▸ Your assignment:
If "Фарба" shows up in a line of the material, return that line.
──────────
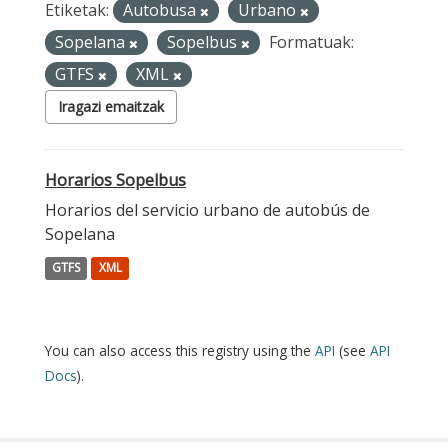
Etiketak:
Autobusa
Urbano
Sopelana
Sopelbus
Formatuak:
GTFS
XML
Iragazi emaitzak
Horarios Sopelbus
Horarios del servicio urbano de autobús de
Sopelana
GTFS
XML
You can also access this registry using the
API
(see
API
Docs
).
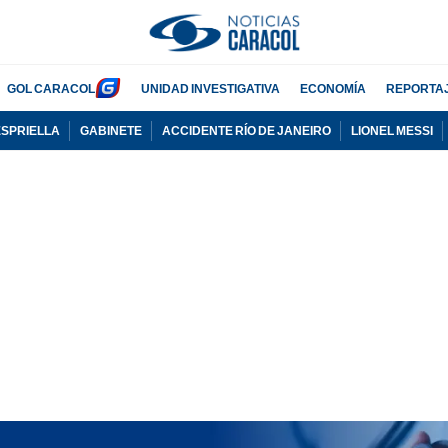
GOL CARACOL
UNIDAD INVESTIGATIVA
ECONOMÍA
REPORTA
ESPRIELLA
GABINETE
ACCIDENTE RÍO DE JANEIRO
LIONEL MESSI
PUBLICIDAD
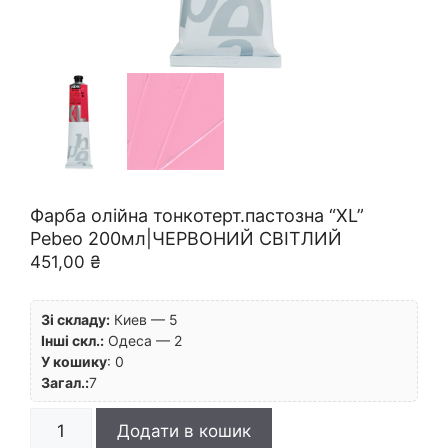
Фарба олійна тонкотерт.пастозна “XL”
Pebeo 200мл|ЧЕРВОНИЙ СВІТЛИЙ
451,00
₴
Зі складу:
Киев — 5
Інші скл.:
Одеса — 2
У кошику
:
0
Загал.:
7
Фарба
Додати в кошик
олійна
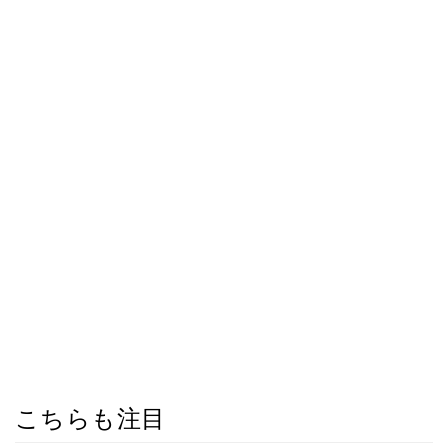
こちらも注目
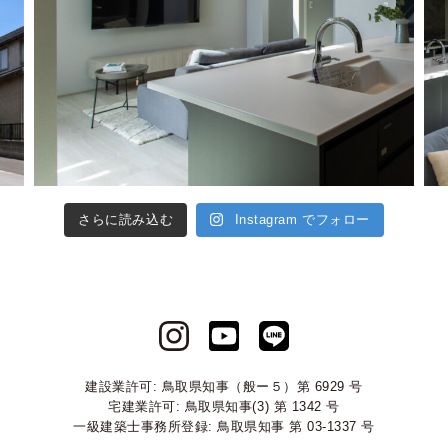
さらに読み込む
Instagram でフォロー
建設業許可: 鳥取県知事（般ー５）第 6929 号
宅建業許可: 鳥取県知事(3) 第 1342 号
一級建築士事務所登録: 鳥取県知事 第 03-1337 号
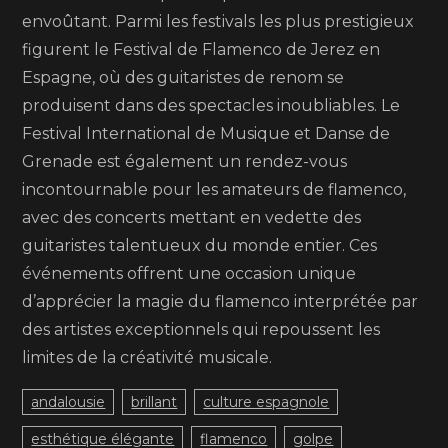
envoûtant. Parmi les festivals les plus prestigieux
figurent le Festival de Flamenco de Jerez en
Espagne, où des guitaristes de renom se
produisent dans des spectacles inoubliables. Le
Festival International de Musique et Danse de
Grenade est également un rendez-vous
incontournable pour les amateurs de flamenco,
avec des concerts mettant en vedette des
guitaristes talentueux du monde entier. Ces
événements offrent une occasion unique
d’apprécier la magie du flamenco interprétée par
des artistes exceptionnels qui repoussent les
limites de la créativité musicale.
andalousie
brillant
culture espagnole
esthétique élégante
flamenco
golpe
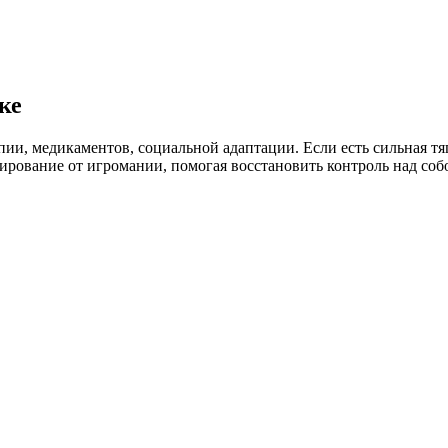
ке
пии, медикаментов, социальной адаптации. Если есть сильная т
рование от игромании, помогая восстановить контроль над собо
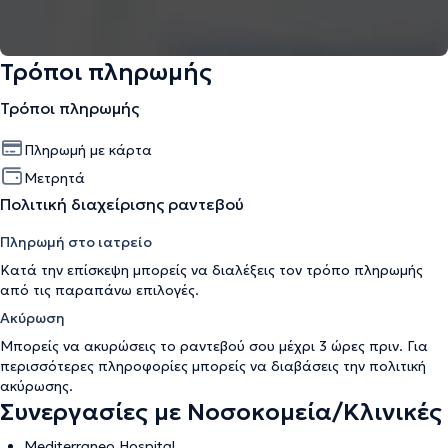
Τρόποι πληρωμής
Τρόποι πληρωμής
Πληρωμή με κάρτα
Μετρητά
Πολιτική διαχείρισης ραντεβού
Πληρωμή στο ιατρείο
Κατά την επίσκεψη μπορείς να διαλέξεις τον τρόπο πληρωμής
από τις παραπάνω επιλογές.
Ακύρωση
Μπορείς να ακυρώσεις το ραντεβού σου μέχρι 3 ώρες πριν. Για
περισσότερες πληροφορίες μπορείς να διαβάσεις την
πολιτική
ακύρωσης
.
Συνεργασίες με Νοσοκομεία/Κλινικές
Mediterraneo Hospital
──────────
▸ Your solution:
Фарба олійна тонкотерт.пастозна “XL”
Фарба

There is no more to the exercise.